Of course, the gradual success was more than welcome. But the feel good factor was more important. In their ‘cocoon’ of constant touring, composing and recording the group grew very close. “Suddenly we were on this unforeseen and completely unknown adventure trip,” Ilse says. “The start of international recognition and the possibility of bigger things is all new and exciting to us. You can try to tell your friends and relatives how it feels, but we are in the midst of it and that has really brought us together.”
New songs seemed to come spontaneously and we were given the chance to mature on stage. The vocal harmonies grew ever tighter. The group spirit is evident by the absence of real solo tracks on ‘II’. Jake states: “We often work on a song together. And once our vocal parts start blending to a point where we’re all singing with big smiles on our faces we know that we’ve got a damn good song. That’s how we operate.”

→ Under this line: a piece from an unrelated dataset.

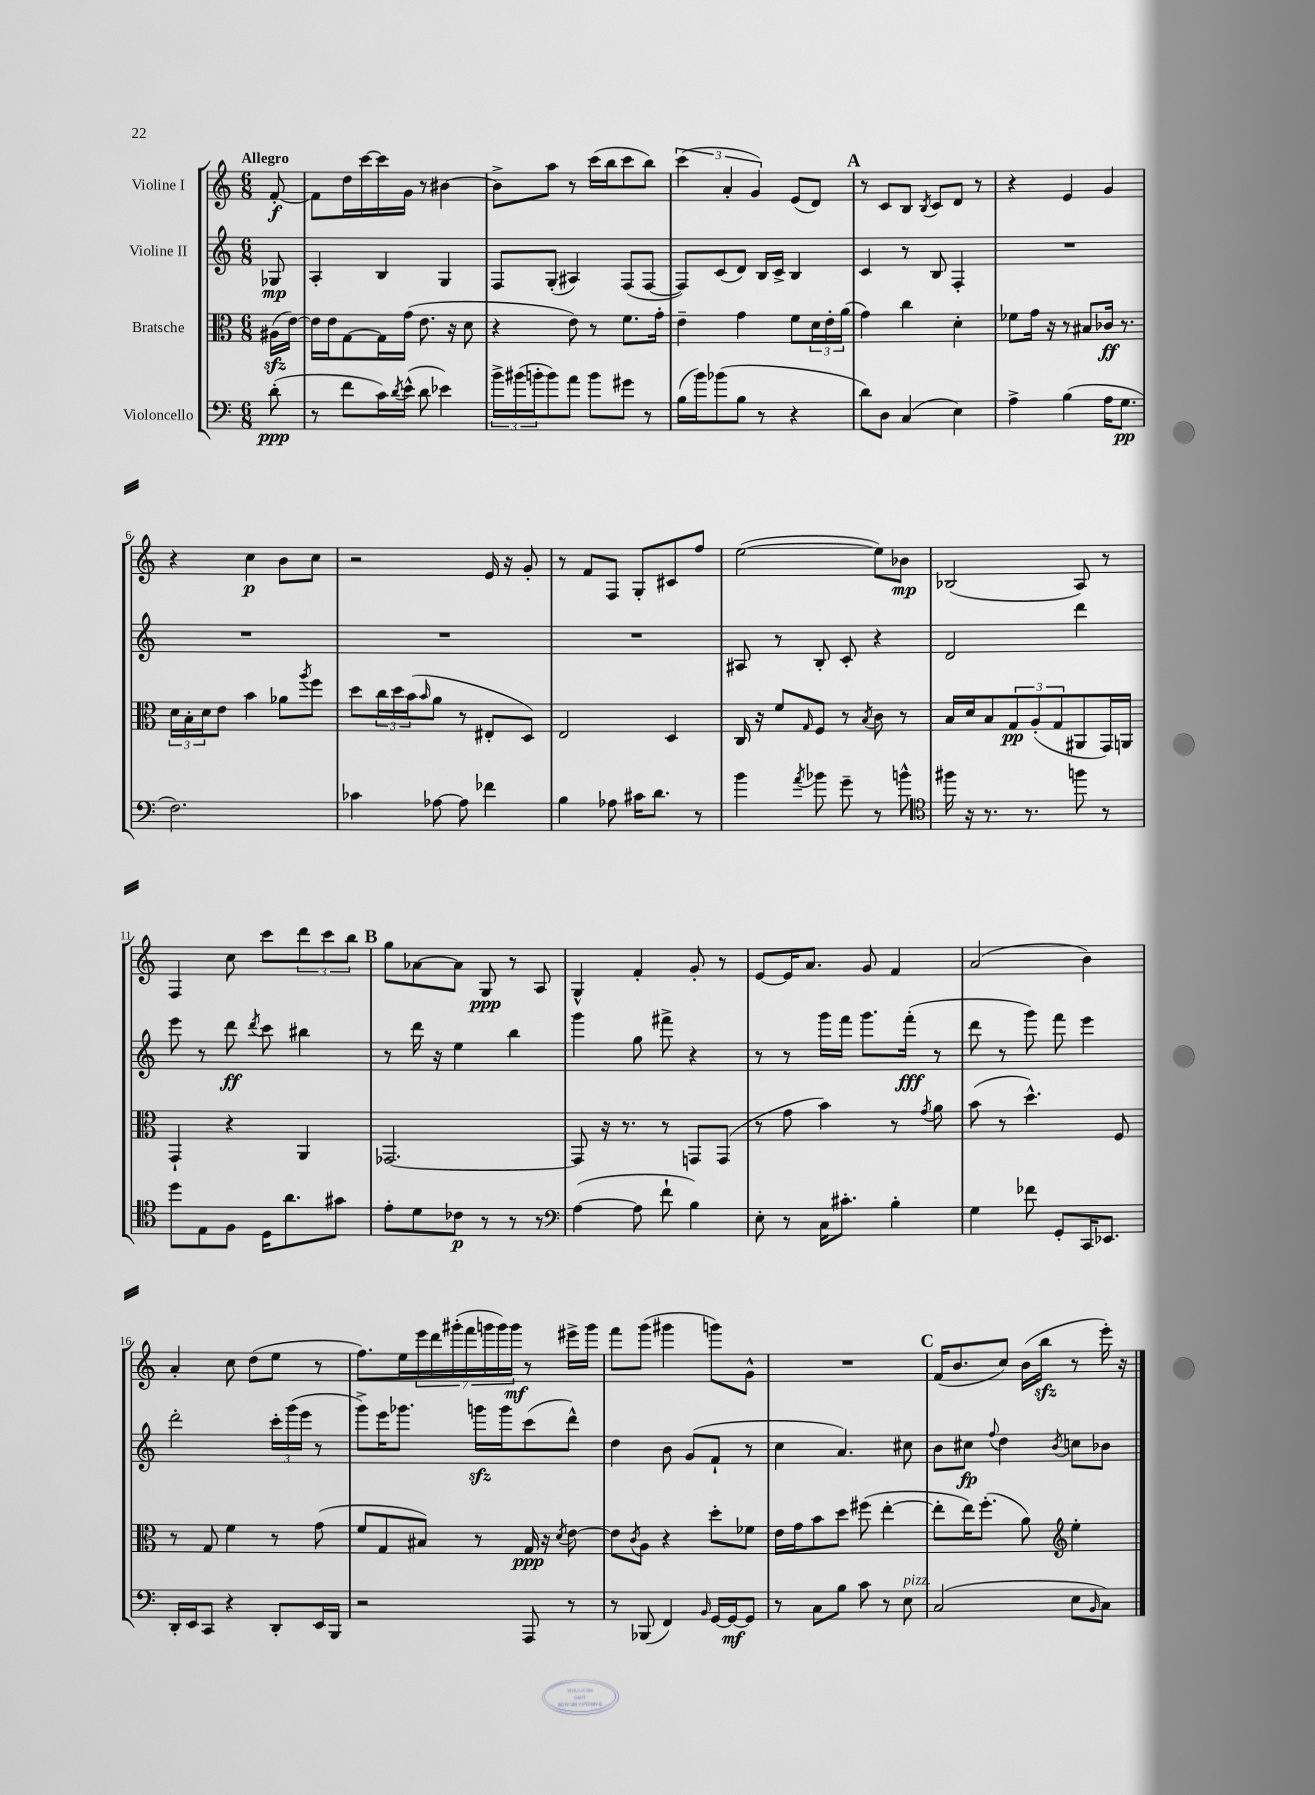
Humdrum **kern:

Ilse concurs: “Our music grows organically and that is very important to me. We did not start out to score hits and get platinum records. It is all about our love for music and creating something that comes from the heart. I wanted to be free of all the expectations I have to deal with as a solo artist and be part of a band. Our new record has really improved on that score, so we’re heading in the right direction.” And the ego of a singer grown accustomed to being in the spotlight on stage? “Oh, that’s doing fine,” she smiles, “but thanks all the same.”
A fantastic new record. A fully booked agenda for well into the next year. The future looks bright for The Common Linnets. Ilse: “The main thing is the fun we are all having and that is something we want to hang on to. Whatever happens, we are in this together so things could not be better.”